One of the most unfair aspects of the health care reform, whether it's the result of the legislation called the "Affordable" Care Act (but should have been called the Mandatory Care Act), or the result of how the Marketplace is actually run is this:
If your income falls within a certain range, 100% to 400% of the federal poverty level, and based on the number of people in the household, in general a person qualifies for a tax credit. This helps lower the annual cost of a premium.
*However--and this is often what most people either do not know or overlook-- a person who is offered employer sponsored health insurance is NOT eligible for tax credits, despite having the right income and household members for it, if the job-based insurance costs no more than 9.5% of the person's income (i.e., the ACA definition of "affordable" for job-based insurance), and if it pays for at least 60% of medical costs (the ACA definition for "quality"). It created a circumstance like this:
Person A needs health insurance. Living in a household of 2, he is the only person employed and his income is $32,000 annual. Because his income is between 100% and 400% of the federal poverty level ($15, 510 to $62, 040 for a household of 2), he goes to the Marketplace and finds he is eligible for a tax credit. He buys the lowest cost insurance that meets the federal standard (the so-called bronze plan) and ends up with a monthly premium of $200, with a tax credit lowering the cost to about $175.
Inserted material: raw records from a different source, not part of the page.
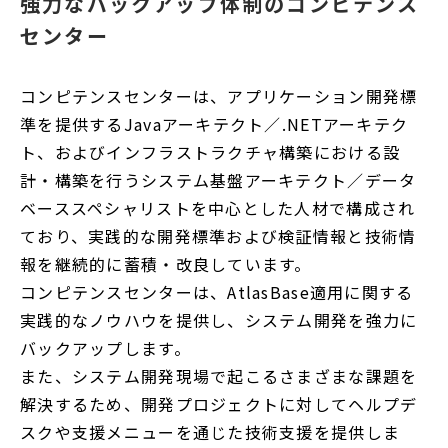
強力なバックアップ体制のコンピテンス
開
センター
く
コンピテンスセンターは、アプリケーション開発標
準を提供するJavaアーキテクト／.NETアーキテク
ト、およびインフラストラクチャ構築における設
計・構築を行うシステム基盤アーキテクト／データ
ベーススペシャリストを中心とした人材で構成され
ており、実践的な開発標準および検証情報と技術情
報を継続的に蓄積・改良しています。
コンピテンスセンターは、AtlasBase適用に関する
実践的なノウハウを提供し、システム開発を強力に
バックアップします。
また、システム開発現場で起こるさまざまな課題を
解決するため、開発プロジェクトに対してヘルプデ
スクや支援メニューを通じた技術支援を提供しま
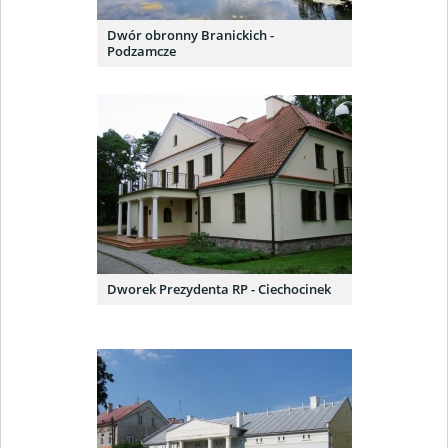
Dwór obronny Branickich -
Podzamcze
Dworek Prezydenta RP - Ciechocinek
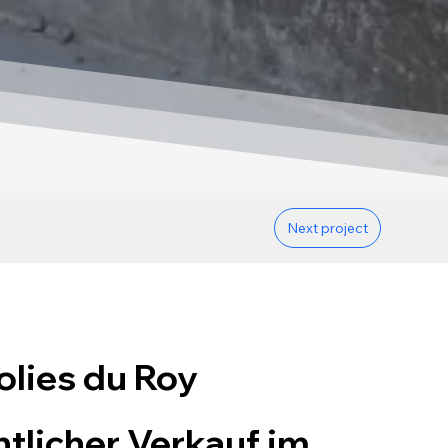
Next project
olies du Roy
tlicher Verkauf im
Person B also needs health insurance. Living in a household of 2, he is the only person employed and his income is $32,000 annual. Because his income is between 100% and 400% of the federal poverty level ($15, 510 to $62, 040 for a household of 2), he goes to the Marketplace BUT -- when he is required to provide information asking if his employer is offering insurance, how much it costs, and if it meets the federal standard for quality, because this job-based insurance is not more than 9.5% of his income and it pays for at least 60% of medical costs, guess what? The results he gets do not indicate he qualifies for a tax credit. He can't get a Marketplace plan that is cheaper than his job-based insurance. The employer sponsored insurance has a monthly premium of $200, with no tax credit available.
Note the only difference between the two people above is one insurance plan is job-based and the other would be from the Marketplace. Anyone who is being offered job-based insurance is being denied the same opportunity for a tax credit as someone who can buy insurance through the Marketplace. The difference in cost depends on the case, but any way you look at it the person being offered employer sponsored health insurance is denied the chance of tax credits that could, based on the person's actual income, have lowered the cost of having to buy health insurance.
If the above doesn't convince you that something isn't quite fair, consider the numbers that are used to define "affordable" for an individual:
Job-based insurance: considered affordable as long as cost does not exceed 9.5% of the person's income
Private health insurance (including the Marketplace): considered affordable as long as cost does not exceed 8% of the person's income
So, 1) job-based insurance plans can cost an additional 1.5% of a person's annual income, PLUS 2) given it's job based insurance with a cost below 9.5% the person is disqualified for tax credits through the Marketplace, that's quite unfair for some people. In the case above, $200 is $200 whether you're paying for job-based insurance or a private/ Marketplace plan.
I'm not sure that correct, but it's nothing that Congress couldn't rectify. Well, if we had a sane Congress.
https://www.healthcare.gov/what-if-i-have-job-based-health-insurance/
"Options if you have job-based insurance"
--the opportunity of finding a plan through the Marketplace that could, in some cases, cost less than the job-based insurance being offered is taken away from individuals as soon the employer sponsored insurance qualifies as a) a plan in which the premium does not exceed 9.5% of the individual's income, and b) the insurance pays at least 60% of all medical costs. If your employer offers you insurance that you don't like, but it qualifies, you instantly can't go to the Marketplace and get a better deal.If you decide to check out Marketplace plans, be aware that you may not qualify for lower costs on your monthly premiums and out-of-pocket costs, even if your income would qualify you otherwise...You won't be able to get lower costs if your job-based coverage is considered affordable and meets minimum value.
This is too much power being given to employers. There should be nothing taking away the opportunity for workers to find lower costing health insurance through the Marketplace.